Ok so what do you suggest?
From the client side, I could encode those characters as entities (&#xxxx;), but isn't that allowed for HTML only? I can't remember...
-
It depends on what the spec says. I think I saw some discussion about this on one of the XMPP mailing lists. If the emoji characters are allowed or are planed to be allowed for XMPP, then we should update our code to let them through. I think it is a safe assumption that these new emoji characters will be part of the XMPP spec at some point.

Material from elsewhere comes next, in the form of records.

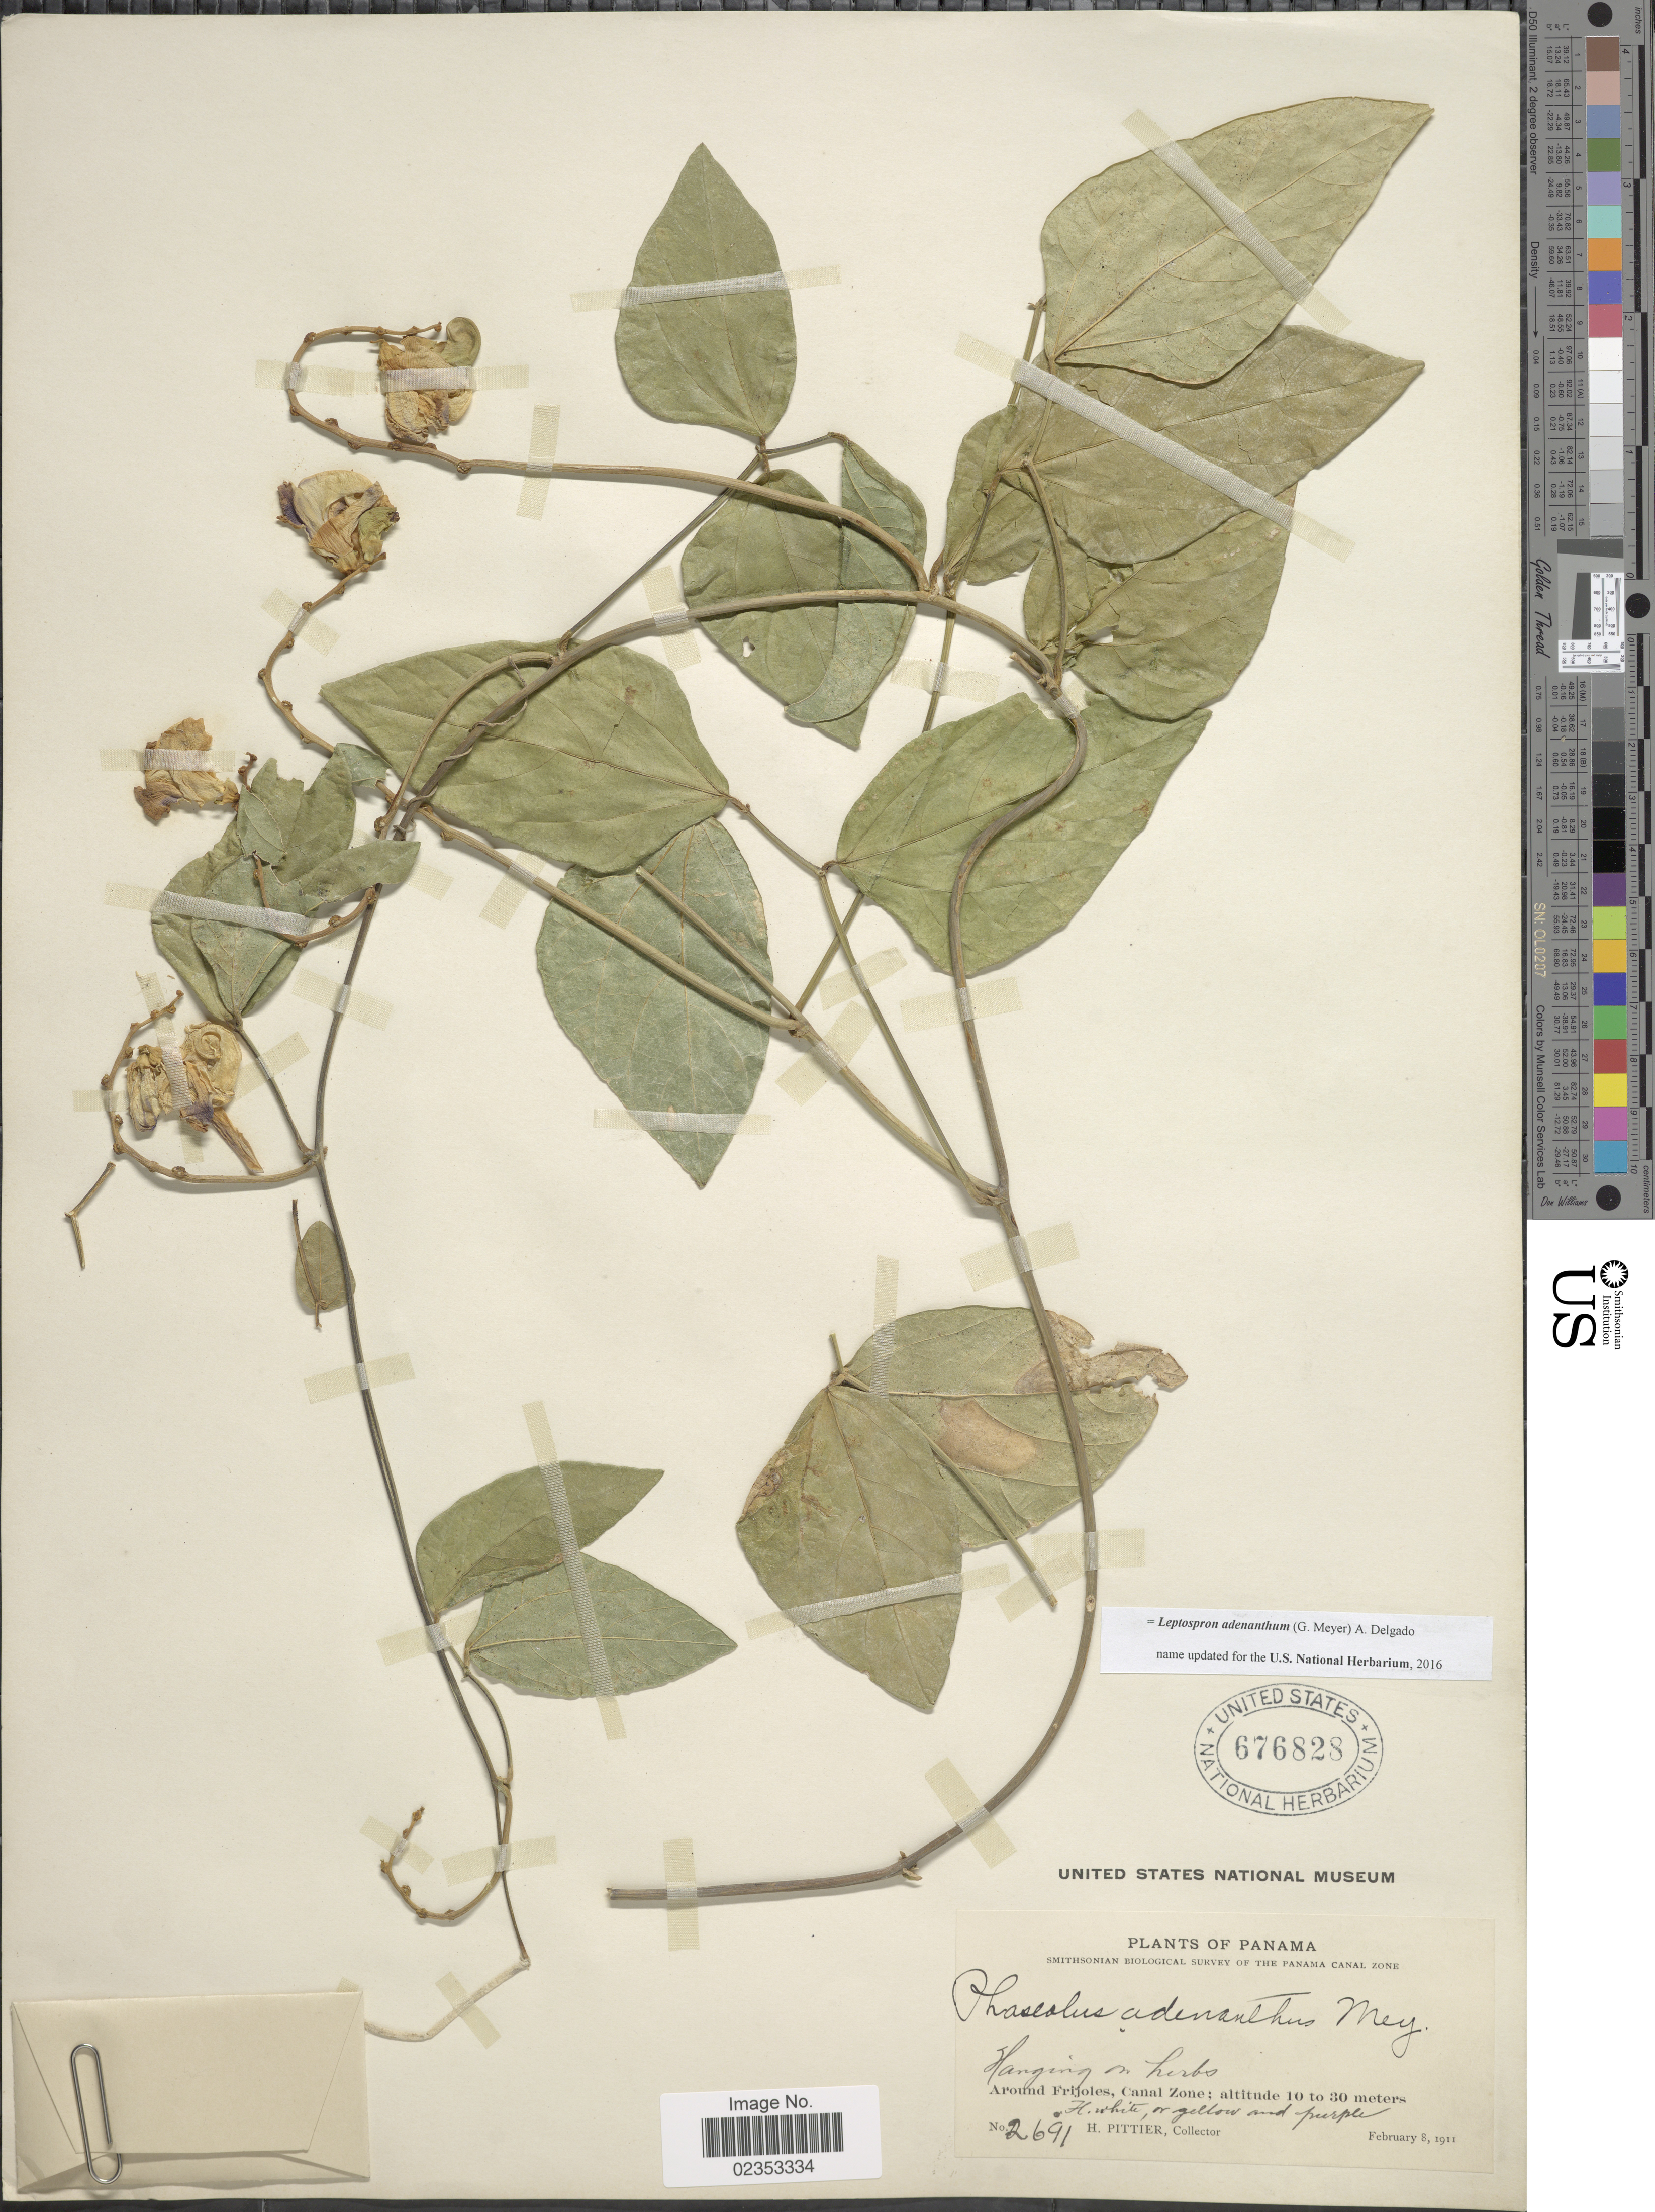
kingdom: Plantae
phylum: Tracheophyta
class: Magnoliopsida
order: Fabales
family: Fabaceae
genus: Leptospron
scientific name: Leptospron adenanthum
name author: (G. Mey.) A. Delgado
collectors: H. F. Pittier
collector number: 2691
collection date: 1911-02-08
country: Panama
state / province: Colón / Panamá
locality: The Panama Canal Zone, around Frijoles, Canal Zone.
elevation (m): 10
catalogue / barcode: US 676828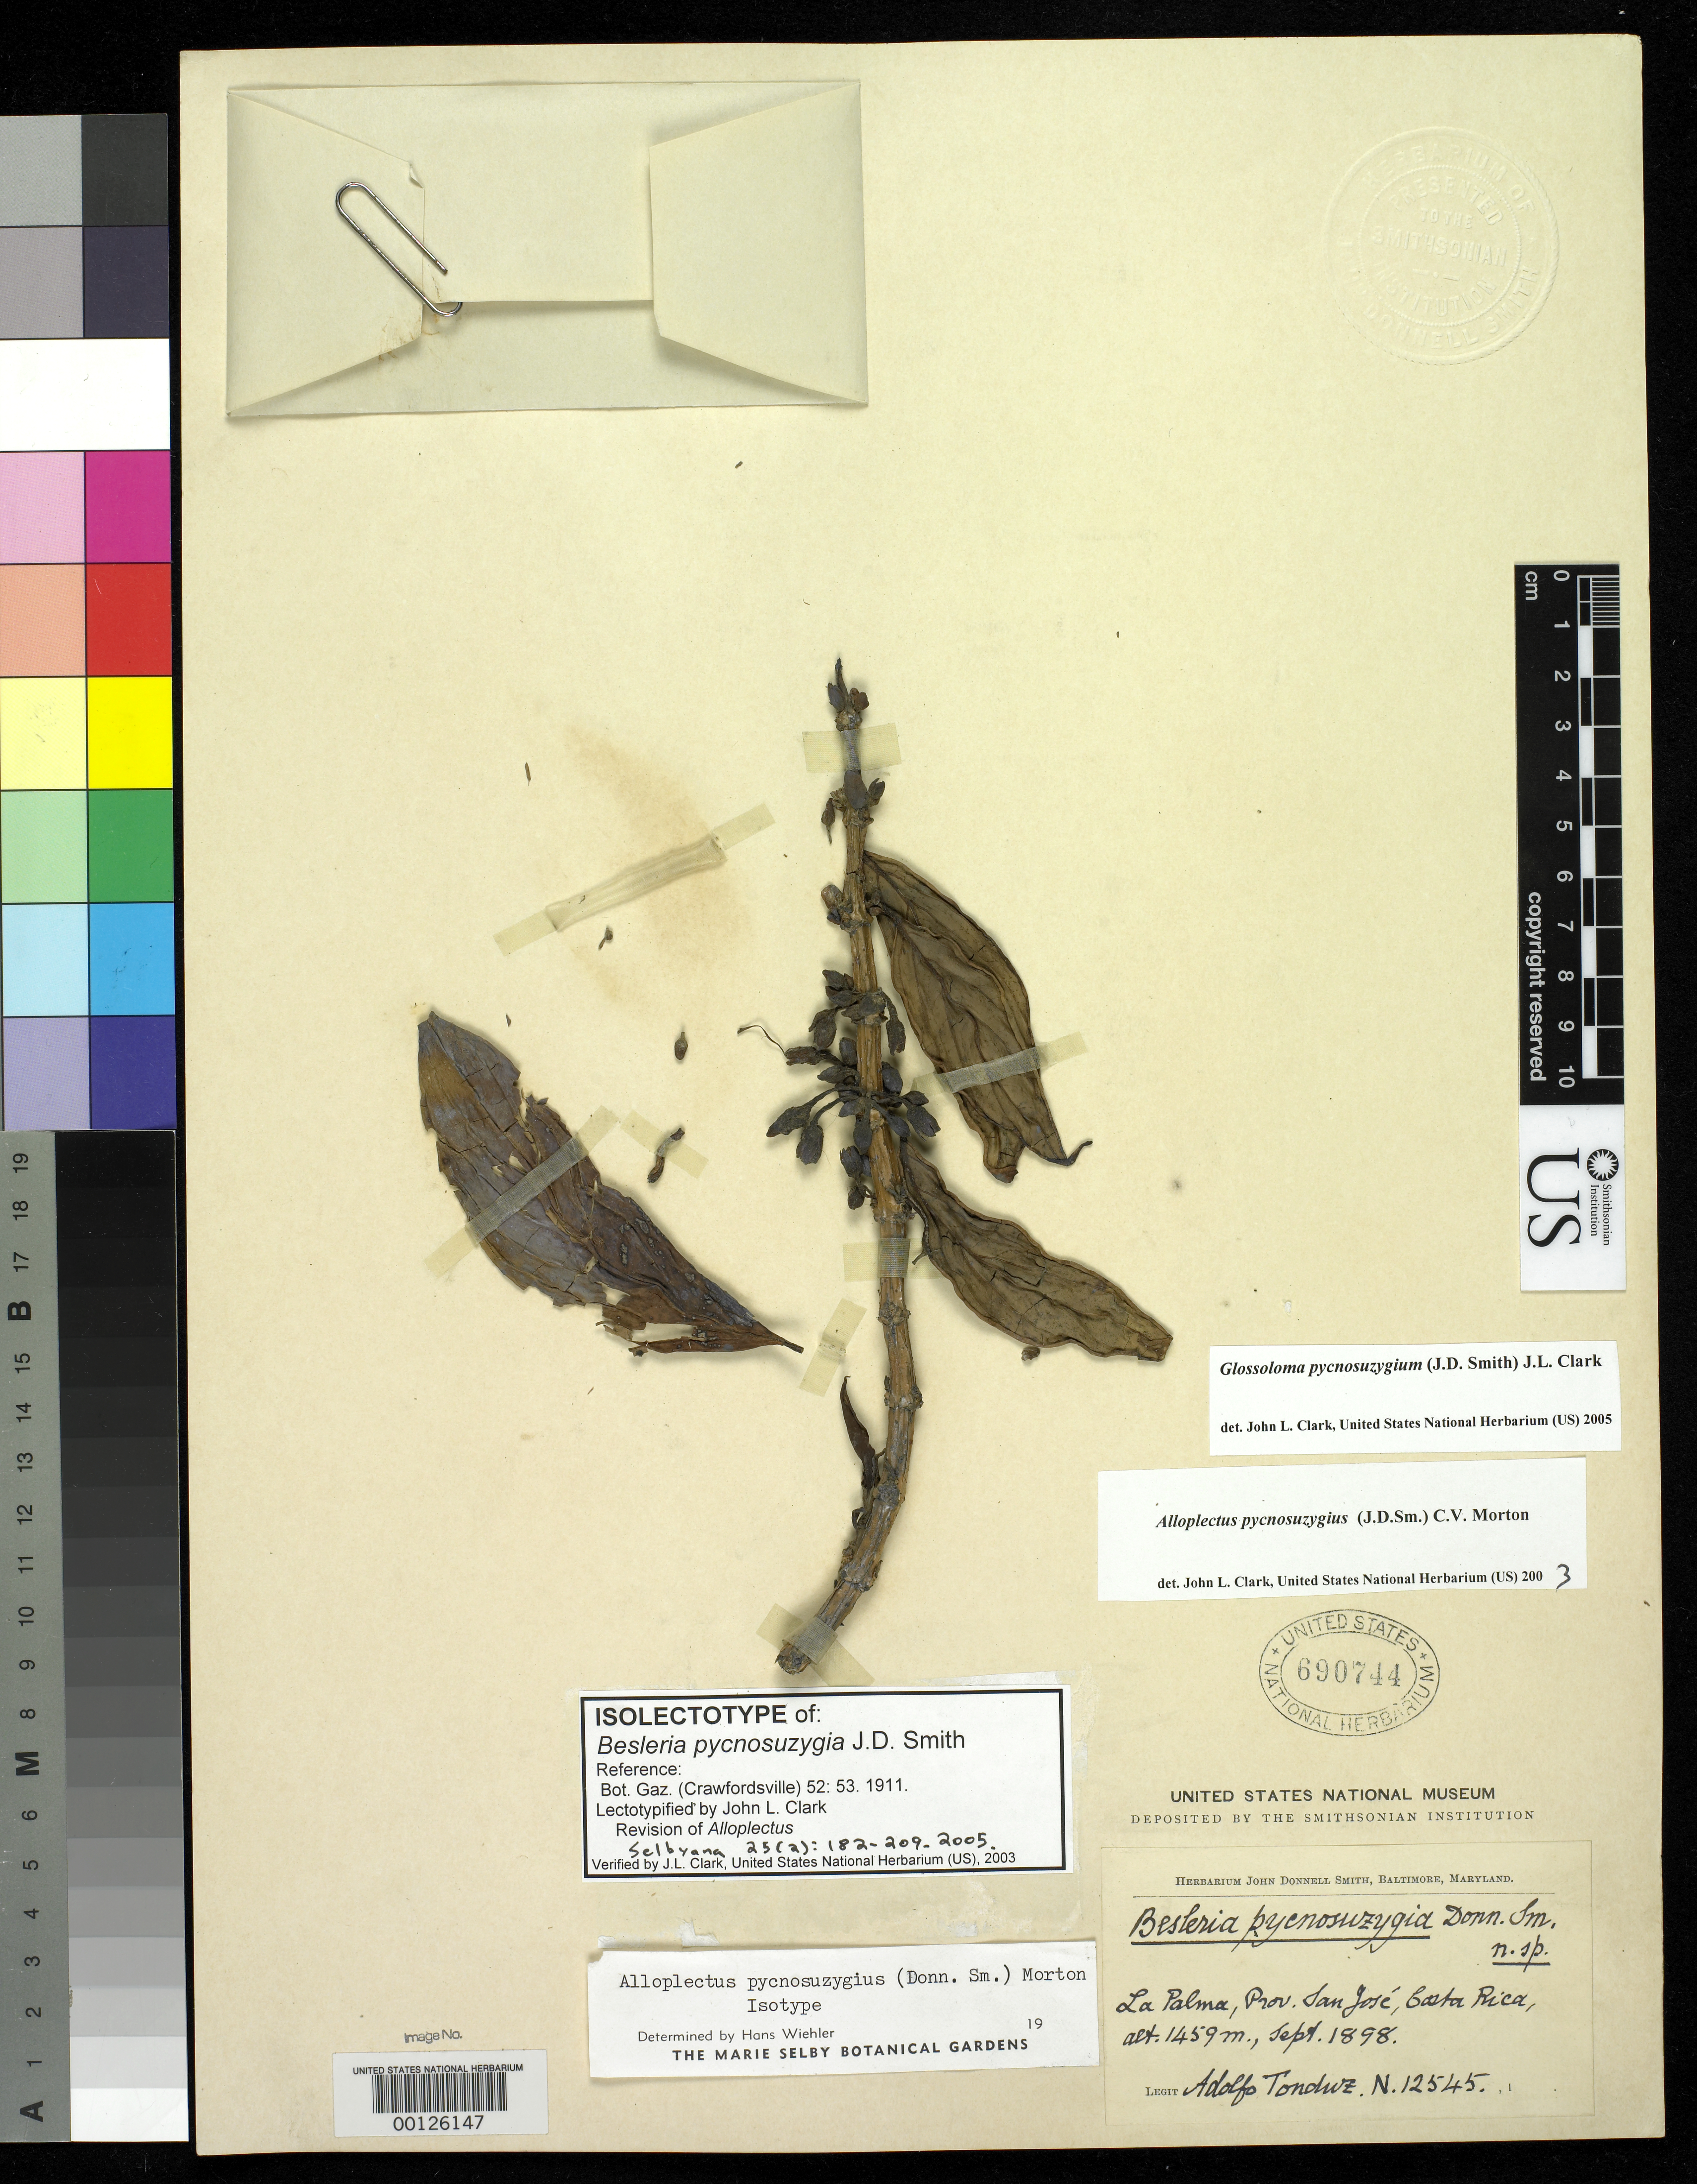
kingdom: Plantae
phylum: Tracheophyta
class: Magnoliopsida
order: Lamiales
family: Gesneriaceae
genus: Besleria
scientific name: Besleria pycnosuzygia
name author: Donn. Sm.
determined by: Clark, J. L., (SEL), The Marie Selby Botanical Garden (UNITED STATES)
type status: Isolectotype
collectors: A. Tonduz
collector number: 12545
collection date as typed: Sep 1898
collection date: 1898-09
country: Costa Rica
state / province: San José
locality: La Palma.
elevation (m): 1459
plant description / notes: Previously annotated as isotype by Wiehler.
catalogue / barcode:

Andrzej, what do you think? If you think, there are negative, side effects of adding these chars to allowed set, please update our code.
-
If the emoji characters are allowed or are planed to be allowed for XMPP
XMPP has always been allowing Unicode emojis, because XML 1.0 § 2.2 allows #x9 | #xA | #xD | [#x20-#xD7FF] | [#xE000-#xFFFD] | [#x10000-#x10FFFF] as codepoints in text and this includes most emojis. The [#x10000-#x10FFFF] range needs special treatment in Java, since you have to handle surrogate pairs, which is often simply forgotten when implementing some sort of XML validator. So if I can disconnect a stream by sending e.g. U+1F4A9, then this is definitely a Tigase issue. Openfire had the same issue, which was fixed with https://github.com/igniterealtime/Openfire/commit/c0a4fc1889d4cced817fc2bee8e0e4a92e06ba60
Type |
Bug
|
Priority |
Major
|
Assignee | |
RedmineID |
3838
|
Spent time |
0
|
I just found out with latest release branch Tigase is disconnecting my client for "XML content parse error". I've investigated and I can regolarly reproduce it if I put emojis in the XML stream (messages, presence status element, etc.).
I don't think a log is needed, but if you need one I can restart my server with more verbose logging to prove it.
I've been told by another XMPP software maintainer that Openfire had a similar issue and they had to fix it to allow a more wide range of UTF-8 characters.
I'm marking this bug as High becuase it casues clients to disconnect.